All that belongs in the answer is the lines from the one containing "Lens: 62.8° across the image width." to the end of the listing below, copied exactly, pictures excluded.

Given records -
• • •
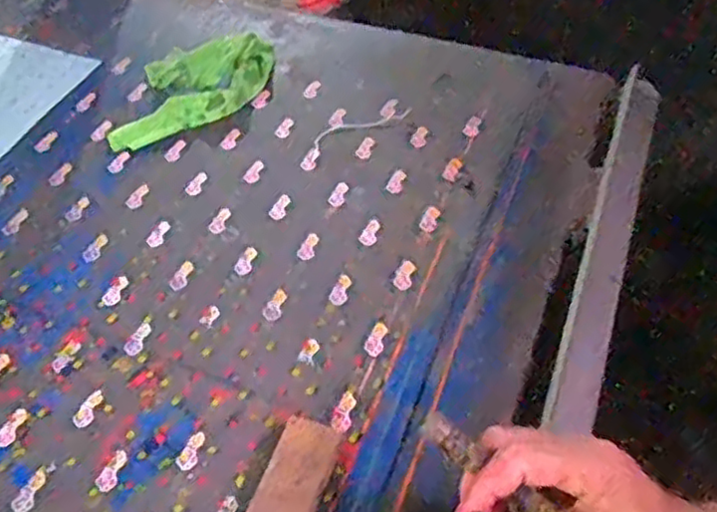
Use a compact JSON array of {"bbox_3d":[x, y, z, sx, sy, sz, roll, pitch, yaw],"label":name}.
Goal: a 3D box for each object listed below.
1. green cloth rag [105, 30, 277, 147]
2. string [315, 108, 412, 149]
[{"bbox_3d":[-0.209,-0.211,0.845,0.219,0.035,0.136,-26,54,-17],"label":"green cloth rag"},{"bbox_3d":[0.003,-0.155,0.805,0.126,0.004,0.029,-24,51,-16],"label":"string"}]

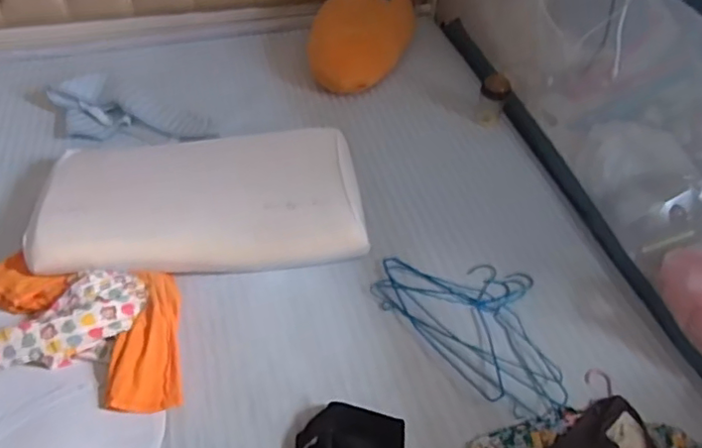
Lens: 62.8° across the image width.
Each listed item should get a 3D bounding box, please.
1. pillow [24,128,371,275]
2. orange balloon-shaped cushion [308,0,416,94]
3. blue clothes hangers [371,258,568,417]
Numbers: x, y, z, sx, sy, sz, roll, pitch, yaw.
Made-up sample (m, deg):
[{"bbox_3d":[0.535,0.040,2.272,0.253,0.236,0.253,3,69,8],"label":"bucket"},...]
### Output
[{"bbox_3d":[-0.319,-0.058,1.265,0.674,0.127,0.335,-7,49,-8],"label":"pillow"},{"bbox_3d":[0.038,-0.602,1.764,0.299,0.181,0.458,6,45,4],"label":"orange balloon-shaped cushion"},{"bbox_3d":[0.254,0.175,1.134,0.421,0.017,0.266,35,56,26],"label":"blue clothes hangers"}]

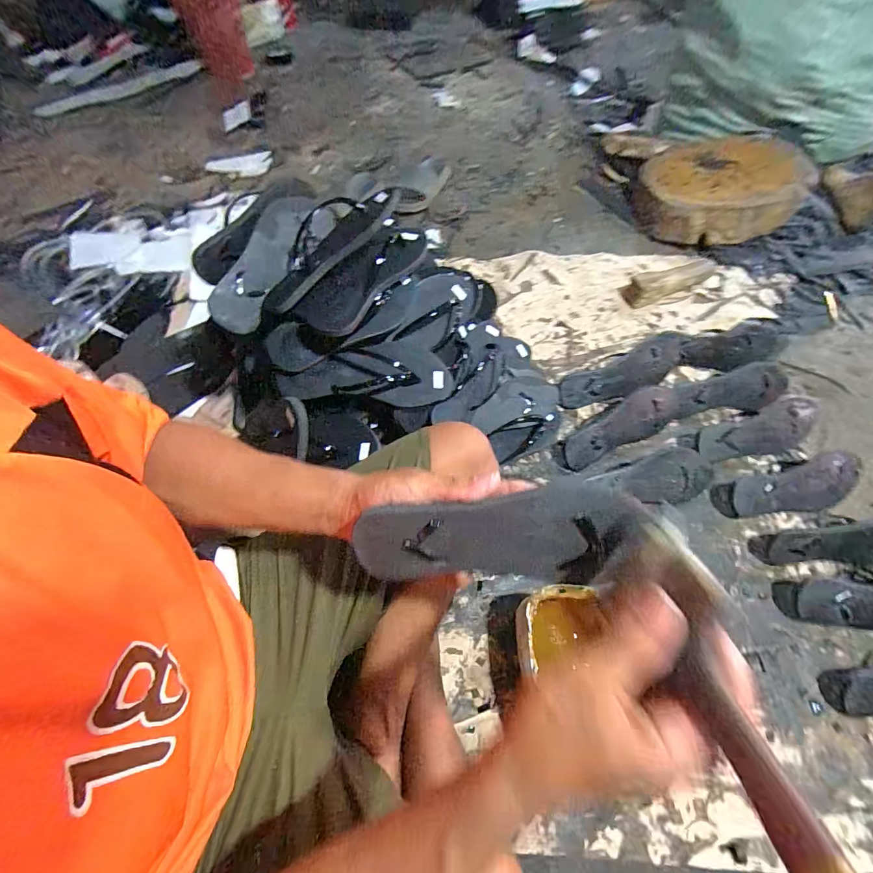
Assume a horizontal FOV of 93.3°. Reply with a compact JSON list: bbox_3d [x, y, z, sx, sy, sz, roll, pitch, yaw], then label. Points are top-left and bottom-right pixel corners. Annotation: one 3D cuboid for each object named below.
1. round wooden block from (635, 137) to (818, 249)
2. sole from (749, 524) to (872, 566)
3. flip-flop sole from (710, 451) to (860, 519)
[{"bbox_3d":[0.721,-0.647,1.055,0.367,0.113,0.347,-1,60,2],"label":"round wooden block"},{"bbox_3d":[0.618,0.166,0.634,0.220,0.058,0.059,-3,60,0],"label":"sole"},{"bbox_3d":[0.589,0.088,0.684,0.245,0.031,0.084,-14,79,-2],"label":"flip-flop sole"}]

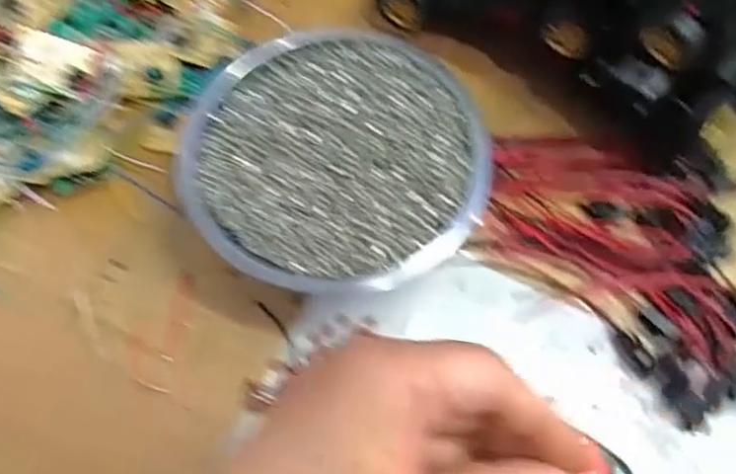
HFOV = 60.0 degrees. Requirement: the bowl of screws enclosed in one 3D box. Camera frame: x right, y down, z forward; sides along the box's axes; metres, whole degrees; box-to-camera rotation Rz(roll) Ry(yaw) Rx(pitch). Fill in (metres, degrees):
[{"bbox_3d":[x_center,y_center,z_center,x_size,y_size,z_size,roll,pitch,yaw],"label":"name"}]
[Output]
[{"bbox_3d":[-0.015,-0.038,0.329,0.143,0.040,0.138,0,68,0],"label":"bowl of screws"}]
• • •
Answer section -
Lens: 62.8° across the image width.
Each listed item should get a 3D bounding box, please.
1. pillow [24,128,371,275]
2. orange balloon-shaped cushion [308,0,416,94]
3. blue clothes hangers [371,258,568,417]
Numbers: x, y, z, sx, sy, sz, roll, pitch, yaw.
Made-up sample (m, deg):
[{"bbox_3d":[0.535,0.040,2.272,0.253,0.236,0.253,3,69,8],"label":"bucket"},...]
### Output
[{"bbox_3d":[-0.319,-0.058,1.265,0.674,0.127,0.335,-7,49,-8],"label":"pillow"},{"bbox_3d":[0.038,-0.602,1.764,0.299,0.181,0.458,6,45,4],"label":"orange balloon-shaped cushion"},{"bbox_3d":[0.254,0.175,1.134,0.421,0.017,0.266,35,56,26],"label":"blue clothes hangers"}]

Assume a horizontal FOV of 93.3°. Reply with a compact JSON list: bbox_3d [x, y, z, sx, sy, sz, roll, pitch, yaw], then label. Points are top-left and bottom-right pixel corners. Annotation: one 3D cuboid for each object named below.
1. round wooden block from (635, 137) to (818, 249)
2. sole from (749, 524) to (872, 566)
3. flip-flop sole from (710, 451) to (860, 519)
[{"bbox_3d":[0.721,-0.647,1.055,0.367,0.113,0.347,-1,60,2],"label":"round wooden block"},{"bbox_3d":[0.618,0.166,0.634,0.220,0.058,0.059,-3,60,0],"label":"sole"},{"bbox_3d":[0.589,0.088,0.684,0.245,0.031,0.084,-14,79,-2],"label":"flip-flop sole"}]

HFOV = 60.0 degrees. Requirement: the bowl of screws enclosed in one 3D box. Camera frame: x right, y down, z forward; sides along the box's axes; metres, whole degrees; box-to-camera rotation Rz(roll) Ry(yaw) Rx(pitch). Fill in (metres, degrees):
[{"bbox_3d":[x_center,y_center,z_center,x_size,y_size,z_size,roll,pitch,yaw],"label":"name"}]
[Output]
[{"bbox_3d":[-0.015,-0.038,0.329,0.143,0.040,0.138,0,68,0],"label":"bowl of screws"}]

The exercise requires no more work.